Honestly speaking, I never liked giving 100% of my effort in relatively anything. Even if it was to save my own life. This is the main root of my principle of laziness, yet at the same time, some part of me resists the future possibilities of regret as a result of being lazy. Basically, I'm to lazy to deal with regrets of the past, and I'd much rather deal with it before it could occur with completeness. As a result of this paradox of trying to not try, it's really frustrating when I come across failure.

Well, yeah, failing would make every other person dissatisfied, so why am I discussing it now?

As lame as it may sound, I failed to save a fictional character. It was a game. A brilliantly created game utilizing the modern media to the maximum potential. It was Doki Doki Literature Club.

There were four girls, and each of them could be saved except for one. One character that I could not grant happiness.
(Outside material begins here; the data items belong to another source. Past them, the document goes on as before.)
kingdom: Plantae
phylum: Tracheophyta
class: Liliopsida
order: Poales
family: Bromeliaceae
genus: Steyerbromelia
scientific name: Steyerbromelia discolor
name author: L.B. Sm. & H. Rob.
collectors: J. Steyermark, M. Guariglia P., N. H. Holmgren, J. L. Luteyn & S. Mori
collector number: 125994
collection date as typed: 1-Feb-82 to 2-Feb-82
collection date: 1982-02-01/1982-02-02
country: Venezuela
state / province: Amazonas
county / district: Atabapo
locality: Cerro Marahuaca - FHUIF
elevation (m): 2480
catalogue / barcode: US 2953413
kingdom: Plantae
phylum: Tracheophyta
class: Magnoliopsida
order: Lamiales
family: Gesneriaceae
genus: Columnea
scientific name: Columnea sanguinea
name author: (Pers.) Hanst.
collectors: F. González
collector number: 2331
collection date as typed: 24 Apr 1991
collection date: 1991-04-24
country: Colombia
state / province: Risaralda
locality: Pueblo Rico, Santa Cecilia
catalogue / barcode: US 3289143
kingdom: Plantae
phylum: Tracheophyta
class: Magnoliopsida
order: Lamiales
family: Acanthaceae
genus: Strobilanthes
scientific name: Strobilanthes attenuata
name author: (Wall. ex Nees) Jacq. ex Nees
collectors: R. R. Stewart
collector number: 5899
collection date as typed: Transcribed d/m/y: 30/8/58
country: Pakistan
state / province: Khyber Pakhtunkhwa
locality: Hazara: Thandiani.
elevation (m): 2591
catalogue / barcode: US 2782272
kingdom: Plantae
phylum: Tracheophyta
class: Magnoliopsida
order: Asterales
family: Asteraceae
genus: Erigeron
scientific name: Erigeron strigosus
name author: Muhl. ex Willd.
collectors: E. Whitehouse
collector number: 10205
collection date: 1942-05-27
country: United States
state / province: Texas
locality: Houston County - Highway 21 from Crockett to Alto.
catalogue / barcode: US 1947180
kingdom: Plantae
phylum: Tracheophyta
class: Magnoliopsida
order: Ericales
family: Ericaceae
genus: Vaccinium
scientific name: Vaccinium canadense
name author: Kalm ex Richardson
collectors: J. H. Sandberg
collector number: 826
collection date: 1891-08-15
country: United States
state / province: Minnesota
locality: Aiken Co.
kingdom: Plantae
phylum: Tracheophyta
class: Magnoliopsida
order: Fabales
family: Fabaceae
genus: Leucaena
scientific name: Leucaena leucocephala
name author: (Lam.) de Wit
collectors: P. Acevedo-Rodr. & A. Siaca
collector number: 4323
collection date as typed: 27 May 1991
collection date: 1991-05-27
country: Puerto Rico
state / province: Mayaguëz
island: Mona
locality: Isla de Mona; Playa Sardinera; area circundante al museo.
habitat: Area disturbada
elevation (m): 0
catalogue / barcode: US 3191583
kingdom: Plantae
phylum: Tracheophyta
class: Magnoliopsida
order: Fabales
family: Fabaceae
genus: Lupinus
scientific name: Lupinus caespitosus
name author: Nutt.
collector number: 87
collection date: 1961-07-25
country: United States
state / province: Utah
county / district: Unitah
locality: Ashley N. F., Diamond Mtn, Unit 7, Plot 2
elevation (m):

Upon rerunning the game, I was treated to the special ending left behind by the creators. Sure, I finished the game, but in the end, I felt completely unsatisfied. The one fictional girl I wanted to save was beyond reach, and she could not be saved no matter how hard I tried.

I failed.

It was not the game's fault as it was a wonderful design. However, the inability to go beyond to redeem such was what made this failure much more miserable.

Now I have a chip in my shoulder. I swear, I do not want to encounter such a situation ever again- especially in real life.